TASK STATEMENT: From the World Breastfeeding Week text, pull out the passage that opens with the words containing "In the Philippines, however, more" and closes with "source of income.". Copy it word for word.

Under the guidance of the World Alliance for Breastfeeding Action (WABA), World Breastfeeding Week (WBW) is celebrated every year from August 1 to 7 to raise sustained awareness on the importance of breastfeeding and the need to support, protect and promote it worldwide. The theme for WBW 2013 is “Breastfeeding Support: Close to the Mother.”
This year, the United Nations in the Philippines, represented by the International Labour Organization (ILO), the United Nations Children’s Fund (UNICEF), and the World Health Organization (WHO) joins the rest of the world in commemorating WBW and World Breastfeeding Month in August.
Breastfeeding provides complete nourishment to a newborn child from birth to six months. Breast milk also enhances optimal brain development, promotes maternal and infant bonding, and has immune properties that protect babies and young children from diseases.
This 2013, WBW seeks to:
• Draw attention to the importance of peer support in helping mothers to establish and sustain breastfeeding.
• Inform the public on the highly effective efforts to expand peer counseling programmes.
• Encourage breastfeeding supporters, regardless of their educational background, to be trained to support mothers and babies.
• Identify local community support contacts for breastfeeding mothers, for support even after giving birth.
• Call on Governments and maternity facilities globally to actively implement the Ten Steps to improve duration and rates of exclusive breastfeeding.
Government has enacted the National Milk Code (Executive Order No. 51—National Code of Marketing of Breastmilk Substitutes, Breastmilk Supplements and Other Related Products) and its Revised Implementation Rules and Regulations in 1986, and the Expanded Breastfeeding Promotion Act (Republic Act No. 10028) in 2010, which address the objectives of WBW 2013 in the Philippines.
In the Philippines, however, more women are getting employed which poses a greater challenge for them to effectively balance their work and family life. Working women find it hard to continue exclusive breastfeeding for fear of losing their only source of income.
According to the Food and Nutrition Research Institute (FNRI) under the Department of Science and Technology (DOST), the nutrition status of children under age of five years has not improved in the last 10 years in the Philippines. The ILO, UNICEF and WHO are, therefore, calling on the public and private sectors, including CSOs, to ensure that the National Milk Code and related laws are implemented and monitored across the country.

PROVIDED RECORDS:
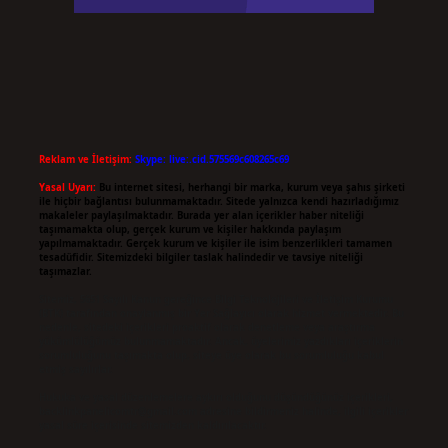
Reklam ve İletişim:
Skype: live:.cid.575569c608265c69
Yasal Uyarı:
Bu internet sitesi, herhangi bir marka, kurum veya şahıs şirketi
ile hiçbir bağlantısı bulunmamaktadır. Sitede yalnızca kendi hazırladığımız
makaleler paylaşılmaktadır. Burada yer alan içerikler haber niteliği
taşımamakta olup, gerçek kurum ve kişiler hakkında paylaşım
yapılmamaktadır. Gerçek kurum ve kişiler ile isim benzerlikleri tamamen
tesadüfidir. Sitemizdeki bilgiler taslak halindedir ve tavsiye niteliği
taşımazlar.
Sitemiz, 5651 Sayılı Kanun gereğince Bilgi Teknolojileri ve İletişim Kurumu
(BTK) tarafından onaylanmış bir Yer Sağlayıcı olarak hizmet vermektedir. Bu
nedenle, sitedeki içerikleri proaktif olarak denetleme veya araştırma
yükümlülüğümüz bulunmamaktadır. Ancak, üyelerimiz yazdıkları içeriklerin
sorumluluğunu taşımakta olup, siteye üye olarak bu sorumluluğu kabul
etmiş sayılırlar.
Hukuka ve yasal düzenlemelere aykırı olduğunu düşündüğünüz içerikleri,
backlinkpanelicomtr@gmail.com
adresine bildirmeniz halinde, ilgili içerikler
yasal süre içerisinde sitemizden kaldırılacaktır.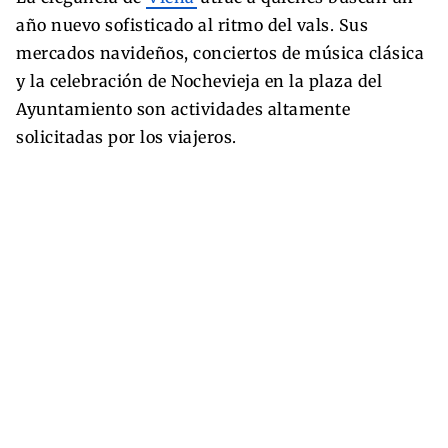
año nuevo sofisticado al ritmo del vals. Sus
mercados navideños, conciertos de música clásica
y la celebración de Nochevieja en la plaza del
Ayuntamiento son actividades altamente
solicitadas por los viajeros.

SOLUTION FOR THIS EXERCISE:
In the Philippines, however, more women are getting employed which poses a greater challenge for them to effectively balance their work and family life. Working women find it hard to continue exclusive breastfeeding for fear of losing their only source of income.